- EXERCISE: Transcribe every record without leaving anything out or changing a word.

[Stored data entries]
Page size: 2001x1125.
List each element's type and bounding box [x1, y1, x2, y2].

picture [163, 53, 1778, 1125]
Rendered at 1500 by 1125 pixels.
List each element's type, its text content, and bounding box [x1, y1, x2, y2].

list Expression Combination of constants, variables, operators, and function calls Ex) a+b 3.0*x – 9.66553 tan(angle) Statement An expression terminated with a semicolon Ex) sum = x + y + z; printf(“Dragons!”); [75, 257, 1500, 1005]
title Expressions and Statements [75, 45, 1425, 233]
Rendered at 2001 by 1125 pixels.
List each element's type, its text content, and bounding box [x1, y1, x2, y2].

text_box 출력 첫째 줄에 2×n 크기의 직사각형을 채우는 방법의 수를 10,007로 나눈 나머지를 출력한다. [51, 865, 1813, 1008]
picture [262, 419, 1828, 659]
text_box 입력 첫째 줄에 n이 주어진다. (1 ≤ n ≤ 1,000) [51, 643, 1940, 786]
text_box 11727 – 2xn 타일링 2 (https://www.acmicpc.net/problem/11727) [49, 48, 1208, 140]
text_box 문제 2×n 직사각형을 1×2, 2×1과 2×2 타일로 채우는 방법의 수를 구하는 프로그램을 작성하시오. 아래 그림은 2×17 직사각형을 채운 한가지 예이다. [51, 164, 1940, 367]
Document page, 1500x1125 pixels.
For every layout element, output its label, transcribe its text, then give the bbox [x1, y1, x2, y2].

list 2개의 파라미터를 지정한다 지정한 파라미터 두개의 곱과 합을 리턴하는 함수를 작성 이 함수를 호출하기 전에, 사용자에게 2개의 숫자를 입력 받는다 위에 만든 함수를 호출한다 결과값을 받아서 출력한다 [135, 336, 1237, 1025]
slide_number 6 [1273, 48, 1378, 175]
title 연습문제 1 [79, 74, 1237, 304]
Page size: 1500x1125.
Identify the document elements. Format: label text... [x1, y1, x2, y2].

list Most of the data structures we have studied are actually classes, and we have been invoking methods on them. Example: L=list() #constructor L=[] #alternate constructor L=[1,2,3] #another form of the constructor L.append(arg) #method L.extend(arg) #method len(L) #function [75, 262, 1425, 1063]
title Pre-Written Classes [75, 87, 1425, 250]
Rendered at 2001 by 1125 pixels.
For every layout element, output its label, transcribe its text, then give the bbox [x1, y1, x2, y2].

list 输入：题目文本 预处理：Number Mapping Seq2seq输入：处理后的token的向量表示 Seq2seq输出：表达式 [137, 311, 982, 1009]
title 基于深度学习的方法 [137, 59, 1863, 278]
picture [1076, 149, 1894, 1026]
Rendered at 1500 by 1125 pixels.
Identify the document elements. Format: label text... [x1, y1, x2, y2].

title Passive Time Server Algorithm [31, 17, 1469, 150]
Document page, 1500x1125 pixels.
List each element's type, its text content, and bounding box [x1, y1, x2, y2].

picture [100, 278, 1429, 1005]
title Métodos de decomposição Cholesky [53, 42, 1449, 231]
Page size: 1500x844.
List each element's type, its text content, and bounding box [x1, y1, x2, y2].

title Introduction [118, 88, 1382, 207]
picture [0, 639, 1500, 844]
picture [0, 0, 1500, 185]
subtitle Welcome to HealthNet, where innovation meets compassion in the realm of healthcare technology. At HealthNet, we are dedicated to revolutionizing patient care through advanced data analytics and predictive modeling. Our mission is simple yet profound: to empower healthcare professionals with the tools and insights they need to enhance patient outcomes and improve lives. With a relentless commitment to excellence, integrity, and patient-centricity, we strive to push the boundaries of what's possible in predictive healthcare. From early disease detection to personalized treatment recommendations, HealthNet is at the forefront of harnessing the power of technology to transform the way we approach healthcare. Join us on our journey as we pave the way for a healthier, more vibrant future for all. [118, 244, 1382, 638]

- RESPONSE TO THIS TASK:
Page size: 2001x1125.
List each element's type and bounding box [x1, y1, x2, y2].

picture [163, 53, 1778, 1125]
Rendered at 1500 by 1125 pixels.
List each element's type, its text content, and bounding box [x1, y1, x2, y2].

list Expression Combination of constants, variables, operators, and function calls Ex) a+b 3.0*x – 9.66553 tan(angle) Statement An expression terminated with a semicolon Ex) sum = x + y + z; printf(“Dragons!”); [75, 257, 1500, 1005]
title Expressions and Statements [75, 45, 1425, 233]
Rendered at 2001 by 1125 pixels.
List each element's type, its text content, and bounding box [x1, y1, x2, y2].

text_box 출력 첫째 줄에 2×n 크기의 직사각형을 채우는 방법의 수를 10,007로 나눈 나머지를 출력한다. [51, 865, 1813, 1008]
picture [262, 419, 1828, 659]
text_box 입력 첫째 줄에 n이 주어진다. (1 ≤ n ≤ 1,000) [51, 643, 1940, 786]
text_box 11727 – 2xn 타일링 2 (https://www.acmicpc.net/problem/11727) [49, 48, 1208, 140]
text_box 문제 2×n 직사각형을 1×2, 2×1과 2×2 타일로 채우는 방법의 수를 구하는 프로그램을 작성하시오. 아래 그림은 2×17 직사각형을 채운 한가지 예이다. [51, 164, 1940, 367]
Document page, 1500x1125 pixels.
For every layout element, output its label, transcribe its text, then give the bbox [x1, y1, x2, y2].

list 2개의 파라미터를 지정한다 지정한 파라미터 두개의 곱과 합을 리턴하는 함수를 작성 이 함수를 호출하기 전에, 사용자에게 2개의 숫자를 입력 받는다 위에 만든 함수를 호출한다 결과값을 받아서 출력한다 [135, 336, 1237, 1025]
slide_number 6 [1273, 48, 1378, 175]
title 연습문제 1 [79, 74, 1237, 304]
Page size: 1500x1125.
Identify the document elements. Format: label text... [x1, y1, x2, y2].

list Most of the data structures we have studied are actually classes, and we have been invoking methods on them. Example: L=list() #constructor L=[] #alternate constructor L=[1,2,3] #another form of the constructor L.append(arg) #method L.extend(arg) #method len(L) #function [75, 262, 1425, 1063]
title Pre-Written Classes [75, 87, 1425, 250]
Rendered at 2001 by 1125 pixels.
For every layout element, output its label, transcribe its text, then give the bbox [x1, y1, x2, y2].

list 输入：题目文本 预处理：Number Mapping Seq2seq输入：处理后的token的向量表示 Seq2seq输出：表达式 [137, 311, 982, 1009]
title 基于深度学习的方法 [137, 59, 1863, 278]
picture [1076, 149, 1894, 1026]
Rendered at 1500 by 1125 pixels.
Identify the document elements. Format: label text... [x1, y1, x2, y2].

title Passive Time Server Algorithm [31, 17, 1469, 150]
Document page, 1500x1125 pixels.
List each element's type, its text content, and bounding box [x1, y1, x2, y2].

picture [100, 278, 1429, 1005]
title Métodos de decomposição Cholesky [53, 42, 1449, 231]
Page size: 1500x844.
List each element's type, its text content, and bounding box [x1, y1, x2, y2].

title Introduction [118, 88, 1382, 207]
picture [0, 639, 1500, 844]
picture [0, 0, 1500, 185]
subtitle Welcome to HealthNet, where innovation meets compassion in the realm of healthcare technology. At HealthNet, we are dedicated to revolutionizing patient care through advanced data analytics and predictive modeling. Our mission is simple yet profound: to empower healthcare professionals with the tools and insights they need to enhance patient outcomes and improve lives. With a relentless commitment to excellence, integrity, and patient-centricity, we strive to push the boundaries of what's possible in predictive healthcare. From early disease detection to personalized treatment recommendations, HealthNet is at the forefront of harnessing the power of technology to transform the way we approach healthcare. Join us on our journey as we pave the way for a healthier, more vibrant future for all. [118, 244, 1382, 638]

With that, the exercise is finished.